» Task objective
Retype word for word the part of the passage about the dinner argument starting at "Me: I'm sorry, too." and ending at "point of sanity.".

» Provided passage
◇ ◇ ◇ ◇ ◇ ◇ ◇
K: ...*walks indoors,sets briefcase down*
Me: Hi!
K: Hey, listen, when's dinner ready? Ten minutes, you say? Ok, I'm just going to cut the grass before dinner. 
Me:...(TILT. TILT. TILT! )...Why did you even ask about dinner, then? G'head, cut the damn lawn. I've only got dinner IN THE OVEN and almost ready, but suuuuuuure. 

Now, granted, I kept the curse words to a minimum when D could hear, but she did, in fact, hear us arguing. And you know what? That's ok. Because after a few minutes to cool down, and collect ourselves, she saw this scene, too:

K: Listen, I didn't realize how hard you'd worked to have everything ready when I got home. Let's sit down and have a nice meal. I'm sorry I wasn't paying attention.  
Me: I'm sorry, too. It was a long day and I should have been more flexible. 
K: K. We're good? 
Me: We're good. 
K: Rays game after dinner? 
Me: Sure, but oh my God, have you seen their pitching staff lately? May as well watch the Walking Dead. Fewer zombies....

Sure, she does hear us occasionally lose our cool at one another, but she also sees forgiveness. Tenderness. Compassion. We talk to hear about the fact that sometimes grownups disagree and that yes, she's right, we really should use our indoor voices when we're disagreeing. We work hard at being good to each other, but sometimes marriage and proximity and challenges just push you past the point of sanity. 

The important thing is to forgive swiftly, wholly, and honestly. (And to check with each other about dinner first, because seriously, that damn roast took me an hour.) We are all continually learning more about the people we live with, be they old or young. I like to think that D is learning some pretty good things from us, even when we show her our imperfections.
◇ ◇ ◇ ◇ ◇ ◇ ◇
» Recorded data
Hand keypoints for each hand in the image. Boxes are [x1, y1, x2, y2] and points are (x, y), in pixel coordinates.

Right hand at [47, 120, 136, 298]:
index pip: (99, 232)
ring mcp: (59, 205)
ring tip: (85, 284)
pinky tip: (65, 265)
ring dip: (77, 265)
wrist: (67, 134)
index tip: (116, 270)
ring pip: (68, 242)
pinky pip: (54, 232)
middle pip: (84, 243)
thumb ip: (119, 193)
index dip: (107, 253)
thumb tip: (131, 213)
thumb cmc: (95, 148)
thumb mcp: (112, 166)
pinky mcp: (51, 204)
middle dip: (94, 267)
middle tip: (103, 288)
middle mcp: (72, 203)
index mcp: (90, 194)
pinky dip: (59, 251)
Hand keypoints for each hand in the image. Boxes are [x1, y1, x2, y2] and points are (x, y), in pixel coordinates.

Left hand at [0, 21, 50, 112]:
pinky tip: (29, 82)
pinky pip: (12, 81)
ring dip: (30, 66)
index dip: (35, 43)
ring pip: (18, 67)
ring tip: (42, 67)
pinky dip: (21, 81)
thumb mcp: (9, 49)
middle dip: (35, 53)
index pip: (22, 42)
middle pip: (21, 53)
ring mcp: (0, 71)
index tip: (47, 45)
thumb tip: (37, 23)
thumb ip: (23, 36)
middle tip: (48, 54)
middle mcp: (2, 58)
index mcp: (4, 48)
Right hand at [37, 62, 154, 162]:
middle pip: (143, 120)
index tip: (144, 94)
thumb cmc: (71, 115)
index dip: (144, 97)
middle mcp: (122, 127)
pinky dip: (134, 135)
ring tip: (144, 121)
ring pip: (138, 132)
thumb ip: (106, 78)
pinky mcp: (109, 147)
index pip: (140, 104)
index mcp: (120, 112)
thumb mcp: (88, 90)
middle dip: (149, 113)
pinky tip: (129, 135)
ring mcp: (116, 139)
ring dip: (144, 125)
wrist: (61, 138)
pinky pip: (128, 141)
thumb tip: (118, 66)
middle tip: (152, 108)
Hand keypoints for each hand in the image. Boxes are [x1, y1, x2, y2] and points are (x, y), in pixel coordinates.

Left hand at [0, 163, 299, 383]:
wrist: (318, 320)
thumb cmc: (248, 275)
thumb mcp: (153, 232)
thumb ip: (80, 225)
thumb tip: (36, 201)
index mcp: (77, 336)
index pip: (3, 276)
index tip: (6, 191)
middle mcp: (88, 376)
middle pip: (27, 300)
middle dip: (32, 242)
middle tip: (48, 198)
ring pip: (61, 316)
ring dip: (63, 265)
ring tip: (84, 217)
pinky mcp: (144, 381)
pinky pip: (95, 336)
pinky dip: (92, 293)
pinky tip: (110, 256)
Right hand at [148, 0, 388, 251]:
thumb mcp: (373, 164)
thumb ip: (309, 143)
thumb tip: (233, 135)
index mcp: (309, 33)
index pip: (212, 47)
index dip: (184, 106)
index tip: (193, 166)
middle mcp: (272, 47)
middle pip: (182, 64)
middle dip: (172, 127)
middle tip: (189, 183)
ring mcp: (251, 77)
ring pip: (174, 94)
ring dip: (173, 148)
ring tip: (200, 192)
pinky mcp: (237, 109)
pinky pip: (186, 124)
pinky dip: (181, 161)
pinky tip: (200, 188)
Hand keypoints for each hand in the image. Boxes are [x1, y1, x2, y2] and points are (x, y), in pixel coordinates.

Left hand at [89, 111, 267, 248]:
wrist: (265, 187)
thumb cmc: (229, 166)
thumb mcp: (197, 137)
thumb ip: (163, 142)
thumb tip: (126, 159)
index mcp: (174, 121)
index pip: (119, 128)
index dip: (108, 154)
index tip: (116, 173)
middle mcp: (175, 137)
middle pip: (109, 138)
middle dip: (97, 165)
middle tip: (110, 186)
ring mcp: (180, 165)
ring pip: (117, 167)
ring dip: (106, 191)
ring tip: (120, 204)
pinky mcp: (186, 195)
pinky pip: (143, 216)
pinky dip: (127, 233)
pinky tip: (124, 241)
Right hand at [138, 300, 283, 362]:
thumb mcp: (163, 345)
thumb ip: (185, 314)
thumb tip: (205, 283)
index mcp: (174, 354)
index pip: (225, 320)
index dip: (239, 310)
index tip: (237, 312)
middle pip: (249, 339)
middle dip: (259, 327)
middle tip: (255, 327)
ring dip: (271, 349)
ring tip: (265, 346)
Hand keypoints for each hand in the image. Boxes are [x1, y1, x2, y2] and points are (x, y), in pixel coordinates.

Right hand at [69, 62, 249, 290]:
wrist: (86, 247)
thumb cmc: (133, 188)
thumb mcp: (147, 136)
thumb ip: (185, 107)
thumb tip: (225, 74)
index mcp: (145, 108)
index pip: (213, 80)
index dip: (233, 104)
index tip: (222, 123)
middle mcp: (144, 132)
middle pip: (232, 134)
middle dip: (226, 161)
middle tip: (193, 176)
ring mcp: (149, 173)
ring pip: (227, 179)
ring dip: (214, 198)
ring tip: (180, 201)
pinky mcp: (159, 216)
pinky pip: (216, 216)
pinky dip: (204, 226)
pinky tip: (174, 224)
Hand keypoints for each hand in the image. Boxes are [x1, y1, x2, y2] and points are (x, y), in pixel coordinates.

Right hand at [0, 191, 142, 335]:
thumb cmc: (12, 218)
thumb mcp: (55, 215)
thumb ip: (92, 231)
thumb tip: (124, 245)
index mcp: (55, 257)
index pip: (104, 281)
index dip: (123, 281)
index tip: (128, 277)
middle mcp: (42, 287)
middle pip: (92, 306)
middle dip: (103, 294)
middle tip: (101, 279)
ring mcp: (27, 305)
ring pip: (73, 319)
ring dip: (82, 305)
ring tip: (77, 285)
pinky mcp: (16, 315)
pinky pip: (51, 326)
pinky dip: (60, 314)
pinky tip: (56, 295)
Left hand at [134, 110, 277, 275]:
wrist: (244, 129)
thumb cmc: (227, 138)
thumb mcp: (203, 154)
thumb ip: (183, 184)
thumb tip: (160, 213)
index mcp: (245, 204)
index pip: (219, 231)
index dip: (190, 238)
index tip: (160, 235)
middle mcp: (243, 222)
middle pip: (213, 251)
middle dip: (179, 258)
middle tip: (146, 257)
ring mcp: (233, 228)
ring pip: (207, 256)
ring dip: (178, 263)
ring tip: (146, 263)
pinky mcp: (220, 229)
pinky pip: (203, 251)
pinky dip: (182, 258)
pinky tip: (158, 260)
◇ ◇ ◇ ◇ ◇ ◇ ◇
» Task solution
Me: I'm sorry, too. It was a long day and I should have been more flexible. 
K: K. We're good? 
Me: We're good. 
K: Rays game after dinner? 
Me: Sure, but oh my God, have you seen their pitching staff lately? May as well watch the Walking Dead. Fewer zombies....

Sure, she does hear us occasionally lose our cool at one another, but she also sees forgiveness. Tenderness. Compassion. We talk to hear about the fact that sometimes grownups disagree and that yes, she's right, we really should use our indoor voices when we're disagreeing. We work hard at being good to each other, but sometimes marriage and proximity and challenges just push you past the point of sanity.